At a ceremony at the Toronto Stock Exchange’s Stock Market Place this morning, Barb Stymiest, CEO of the TSX Group, remembered the 24 Canadians who died in the attacks of 9/11.

“Most of those who died that day worked in our industry, the financial industry. They died, indeed, because they worked in our industry. The two towers of the World Trade Center were the very symbols of global financial markets. And so they became the targets of terror,” said Stymiest.

Symiest said that worldwide remembrance ceremonies are a way of “declaring our fellowship with every other”. And that the attacks, “created was a powerful impulse to forge from the ruins they had created an even more powerful symbol. It is a symbol built — not on great towers scraping the sky — but on the shared experience of people. That is the importance of what is going on here today around the world and throughout our industry.”
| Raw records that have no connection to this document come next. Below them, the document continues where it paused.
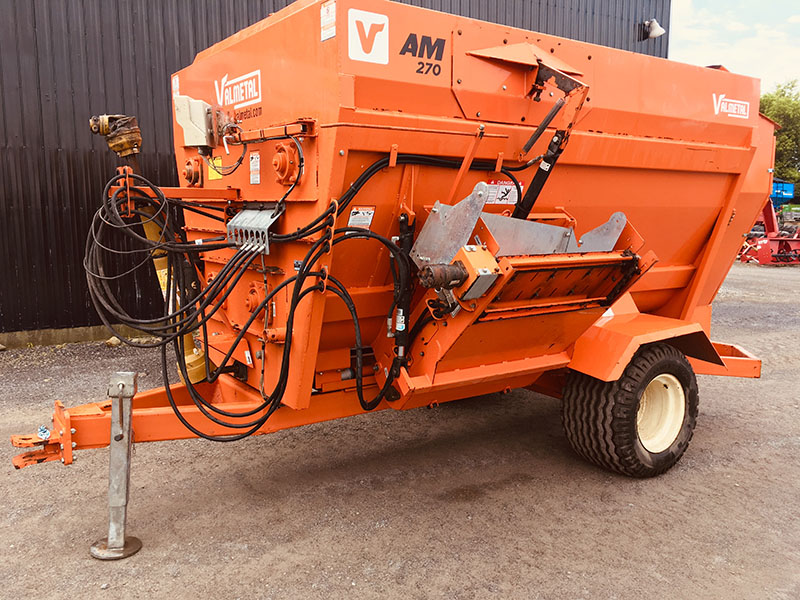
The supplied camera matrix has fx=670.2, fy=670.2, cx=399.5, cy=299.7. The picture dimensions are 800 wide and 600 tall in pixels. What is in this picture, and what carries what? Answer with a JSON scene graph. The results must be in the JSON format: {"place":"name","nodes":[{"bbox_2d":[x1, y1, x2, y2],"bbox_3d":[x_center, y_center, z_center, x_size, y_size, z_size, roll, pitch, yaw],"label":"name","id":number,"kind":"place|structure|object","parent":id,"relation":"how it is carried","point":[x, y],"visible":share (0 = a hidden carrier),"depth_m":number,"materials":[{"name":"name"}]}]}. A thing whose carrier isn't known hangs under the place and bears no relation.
{"place":"outdoors","nodes":[
{"label":"outdoors","id":0,"kind":"place"},
{"bbox_2d":[1,0,677,349],"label":"metal building","id":1,"kind":"structure","parent":0,"point":[274,9],"depth_m":7.09,"materials":[{"name":"metal"}]},
{"bbox_2d":[642,19,664,38],"bbox_3d":[4.566,-4.879,12.106,0.327,0.352,0.469,-6,11,-36],"label":"wall lamp","id":2,"kind":"object","parent":1,"relation":"attached to","point":[658,32],"visible":0.95,"depth_m":12.05,"materials":[{"name":"white"}]},
{"bbox_2d":[0,256,799,599],"label":"gravel ground","id":3,"kind":"structure","parent":0,"point":[716,421],"materials":[{"name":"grey gravel"}]},
{"bbox_2d":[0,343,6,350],"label":"rock","id":4,"kind":"object","parent":3,"relation":"on","point":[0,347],"visible":0.99,"depth_m":6.60,"materials":[{"name":"grey stone"}]},
{"bbox_2d":[105,335,121,346],"bbox_3d":[-2.942,0.426,6.895,0.168,0.105,0.174,4,10,25],"label":"rock","id":5,"kind":"object","parent":3,"relation":"on","point":[113,342],"visible":0.8,"depth_m":6.83,"materials":[{"name":"stone"}]},
{"bbox_2d":[5,0,781,557],"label":"trailer","id":6,"kind":"object","parent":3,"relation":"on","point":[226,392],"visible":0.82,"depth_m":3.43,"materials":[{"name":"orange metal"}]},
{"bbox_2d":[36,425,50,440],"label":"bolt","id":7,"kind":"object","parent":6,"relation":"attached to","point":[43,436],"visible":0.78,"depth_m":2.77,"materials":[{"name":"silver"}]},
{"bbox_2d":[89,371,141,558],"bbox_3d":[-1.254,0.712,2.969,0.210,0.766,0.248,-6,11,-36],"label":"jack stand","id":8,"kind":"object","parent":6,"relation":"attached to","point":[123,385],"visible":0.99,"depth_m":2.95,"materials":[{"name":"metal"}]},
{"bbox_2d":[89,112,206,381],"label":"drive shaft","id":9,"kind":"object","parent":6,"relation":"attached to","point":[196,358],"visible":0.58,"depth_m":3.79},
{"bbox_2d":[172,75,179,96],"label":"warning sticker","id":10,"kind":"object","parent":6,"relation":"attached to","point":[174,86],"visible":0.86,"depth_m":4.03,"materials":[{"name":"white"}]},
{"bbox_2d":[182,156,202,186],"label":"flange bearing","id":11,"kind":"object","parent":6,"relation":"attached to","point":[191,175],"visible":0.96,"depth_m":3.88,"materials":[{"name":"orange metal"}]},
{"bbox_2d":[173,94,217,147],"bbox_3d":[-1.096,-0.966,3.642,0.185,0.267,0.298,-6,11,-36],"label":"control box","id":12,"kind":"object","parent":6,"relation":"attached to","point":[184,123],"visible":0.89,"depth_m":3.56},
{"bbox_2d":[207,157,223,179],"bbox_3d":[-1.107,-0.784,4.025,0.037,0.140,0.177,-6,11,-36],"label":"yellow sticker","id":13,"kind":"object","parent":6,"relation":"attached to","point":[209,173],"visible":0.69,"depth_m":4.02,"materials":[{"name":"yellow"}]},
{"bbox_2d":[214,68,262,109],"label":"decal","id":14,"kind":"object","parent":6,"relation":"attached to","point":[252,94],"visible":0.97,"depth_m":3.70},
{"bbox_2d":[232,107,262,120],"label":"decal","id":15,"kind":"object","parent":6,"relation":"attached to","point":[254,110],"visible":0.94,"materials":[{"name":"plastic"}]},
{"bbox_2d":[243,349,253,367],"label":"sticker","id":16,"kind":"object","parent":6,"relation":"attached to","point":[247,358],"visible":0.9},
{"bbox_2d":[226,205,279,254],"bbox_3d":[-0.705,-0.346,3.244,0.170,0.201,0.376,-6,11,-36],"label":"bracket","id":17,"kind":"object","parent":6,"relation":"attached to","point":[267,212],"visible":0.76,"depth_m":3.21,"materials":[{"name":"grey metal"}]},
{"bbox_2d":[249,151,260,183],"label":"label","id":18,"kind":"object","parent":6,"relation":"attached to","point":[254,160],"visible":0.98,"depth_m":3.58,"materials":[{"name":"white"}]},
{"bbox_2d":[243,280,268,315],"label":"flange bearing","id":19,"kind":"object","parent":6,"relation":"attached to","point":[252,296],"visible":0.86,"depth_m":3.31,"materials":[{"name":"orange metal"}]},
{"bbox_2d":[272,140,302,185],"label":"flange bearing","id":20,"kind":"object","parent":6,"relation":"attached to","point":[284,165],"visible":0.97,"depth_m":3.11,"materials":[{"name":"orange metal"}]},
{"bbox_2d":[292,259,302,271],"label":"sticker","id":21,"kind":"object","parent":6,"relation":"attached to","point":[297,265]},
{"bbox_2d":[72,148,526,441],"bbox_3d":[-0.353,-0.083,3.433,2.164,1.354,1.154,-6,11,-36],"label":"hydraulic hose","id":22,"kind":"object","parent":6,"relation":"hanging from","point":[307,259],"visible":0.81,"depth_m":3.11,"materials":[{"name":"black plastic"}]},
{"bbox_2d":[320,1,335,42],"bbox_3d":[-0.311,-1.201,2.898,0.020,0.160,0.143,-6,11,-36],"label":"sticker","id":23,"kind":"object","parent":6,"relation":"attached to","point":[323,10],"visible":0.98,"depth_m":2.89,"materials":[{"name":"white"}]},
{"bbox_2d":[347,206,375,228],"bbox_3d":[-0.180,-0.379,3.109,0.150,0.110,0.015,-6,11,-36],"label":"warning label","id":24,"kind":"object","parent":6,"relation":"attached to","point":[355,210],"visible":0.96,"depth_m":3.11,"materials":[{"name":"white"}]},
{"bbox_2d":[347,9,389,64],"bbox_3d":[-0.141,-1.157,2.957,0.248,0.211,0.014,-6,11,-36],"label":"logo sticker","id":25,"kind":"object","parent":6,"relation":"attached to","point":[376,22],"visible":0.99,"depth_m":2.95,"materials":[{"name":"white plastic"}]},
{"bbox_2d":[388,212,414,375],"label":"hydraulic cylinder","id":26,"kind":"object","parent":6,"relation":"attached to","point":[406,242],"visible":0.81,"depth_m":3.14,"materials":[{"name":"black metal"}]},
{"bbox_2d":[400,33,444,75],"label":"logo decal","id":27,"kind":"object","parent":6,"relation":"attached to","point":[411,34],"visible":0.98,"depth_m":3.14,"materials":[{"name":"black plastic"}]},
{"bbox_2d":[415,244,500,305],"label":"hydraulic motor","id":28,"kind":"object","parent":6,"relation":"attached to","point":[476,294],"visible":0.88,"depth_m":2.75,"materials":[{"name":"metal"}]},
{"bbox_2d":[484,179,521,205],"bbox_3d":[0.564,-0.591,3.692,0.290,0.148,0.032,-6,11,-36],"label":"warning sticker","id":29,"kind":"object","parent":6,"relation":"attached to","point":[509,187],"visible":0.79,"depth_m":3.69,"materials":[{"name":"white"}]},
{"bbox_2d":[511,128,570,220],"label":"hydraulic cylinder","id":30,"kind":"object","parent":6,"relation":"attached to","point":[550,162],"visible":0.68,"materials":[{"name":"black metal"}]},
{"bbox_2d":[560,344,698,477],"bbox_3d":[1.345,0.609,3.827,0.862,0.796,0.342,-6,11,-36],"label":"wheel","id":31,"kind":"object","parent":6,"relation":"attached to","point":[567,426],"visible":0.93,"depth_m":3.65,"materials":[{"name":"black rubber"}]},
{"bbox_2d":[712,93,750,118],"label":"logo decal","id":32,"kind":"object","parent":6,"relation":"attached to","point":[734,111],"visible":0.98,"depth_m":4.38,"materials":[{"name":"white plastic"}]},
{"bbox_2d":[737,197,799,265],"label":"implement","id":33,"kind":"object","parent":3,"relation":"on","point":[782,241],"visible":0.7,"depth_m":17.43,"materials":[{"name":"red metal"}]},
{"bbox_2d":[669,0,799,95],"label":"sky","id":34,"kind":"structure","parent":0,"point":[724,56],"materials":[{"name":"white"}]},
{"label":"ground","id":35,"kind":"structure","parent":0},
{"bbox_2d":[760,79,799,186],"label":"tree","id":36,"kind":"object","parent":35,"relation":"on","point":[782,121],"visible":0.46,"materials":[{"name":"green plant"}]},
{"bbox_2d":[771,181,793,204],"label":"blue container","id":37,"kind":"object","parent":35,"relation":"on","point":[789,187],"visible":0.45,"depth_m":34.91,"materials":[{"name":"blue metal"}]},
{"bbox_2d":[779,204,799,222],"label":"green container","id":38,"kind":"object","parent":35,"relation":"on","point":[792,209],"visible":0.69,"depth_m":31.13,"materials":[{"name":"green"}]}
]}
“We are joined today in sharing a bitter memory, in sharing the grief felt most acutely by Americans but by people in every country, in remembering the victims of terror. But we are together, too, in our determination to preserve, sustain and rebuild what terror tried to take away. And that shared determination is not something terror can destroy, like another tower. It is something terror can only strengthen,” she concluded.

Following Stymiest’s remarks, Eric Tripp, the vice chair of BMO Nesbitt Burns, read the names of the 24 Canadians who died a year ago today.